New Query: Application Consent Grant (Microsoft Entra ID)

queries/application_consent_grant_microsoft_entra_id.yml

@@ -0,0 +1,38 @@
+# --- Query Metadata ---
+# Human-readable name for the query. Will be displayed as the title.
+name: Application Consent Grant (Microsoft Entra ID)
+
+# MITRE ATT&CK technique IDs
+mitre_ids:
+  - T1550
+
+# Description of what the query does and its purpose.
+description: |
+  Detects when a user or administrator grants consent to an application in Microsoft Entra ID, allowing it to access organizational data via delegated or application permissions. While often legitimate, this action can indicate potential abuse if a malicious application is granted excessive permissions and should be reviewed.
+
+# The author or team that created the query.
+author: Kundan Kumar
+
+# The required log sources to run this query successfully in Next-Gen SIEM.
+log_sources:
+  - Other
+
+# Tags for filtering and categorization.
+tags:
+  - Detection
+
+# --- Query Content ---
+# The actual CrowdStrike Query Language (CQL) code.

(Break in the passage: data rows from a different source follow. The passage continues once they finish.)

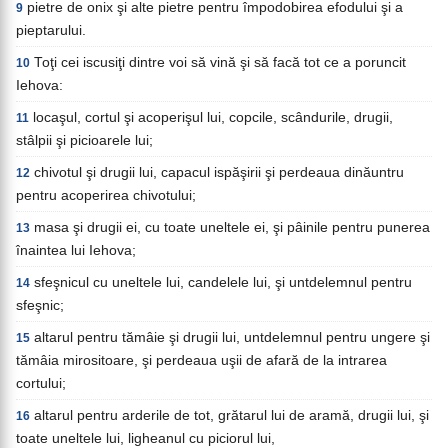
pietre de onix şi alte pietre pentru împodobirea efodului şi a
9
pieptarului.
Toţi cei iscusiţi dintre voi să vină şi să facă tot ce a poruncit
10
Iehova:
locaşul, cortul şi acoperişul lui, copcile, scândurile, drugii,
11
stâlpii şi picioarele lui;
chivotul şi drugii lui, capacul ispăşirii şi perdeaua dinăuntru
12
pentru acoperirea chivotului;
masa şi drugii ei, cu toate uneltele ei, şi pâinile pentru punerea
13
înaintea lui Iehova;
sfeşnicul cu uneltele lui, candelele lui, şi untdelemnul pentru
14
sfeşnic;
altarul pentru tămâie şi drugii lui, untdelemnul pentru ungere şi
15
tămâia mirositoare, şi perdeaua uşii de afară de la intrarea
cortului;
altarul pentru arderile de tot, grătarul lui de aramă, drugii lui, şi
16
toate uneltele lui, ligheanul cu piciorul lui,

+# Using the YAML block scalar `|` allows for multi-line strings.
+cql: |
+  #Vendor="microsoft"
+  | #event.module = azure
+  | #event.dataset = azure.entraid.audit
+  |Vendor.activityDisplayName ="Consent to application"
+  |table([source.user.name,source.ip,user_agent.original,user.full_name,Vendor.initiatedBy.user.displayName,"Vendor.targetResources[0].displayName",Vendor.initiatedBy.user.userPrincipalName])
+
+# Explanation of the query.
+# Using the YAML block scalar `|` allows for multi-line strings.
+# Uses markdown for formatting on the webpage.
+explanation: |
+  Detects when a user or administrator grants consent to an application in Microsoft Entra ID, allowing it to access organizational data via delegated or application permissions. While often legitimate, this action can indicate potential abuse if a malicious application is granted excessive permissions and should be reviewed.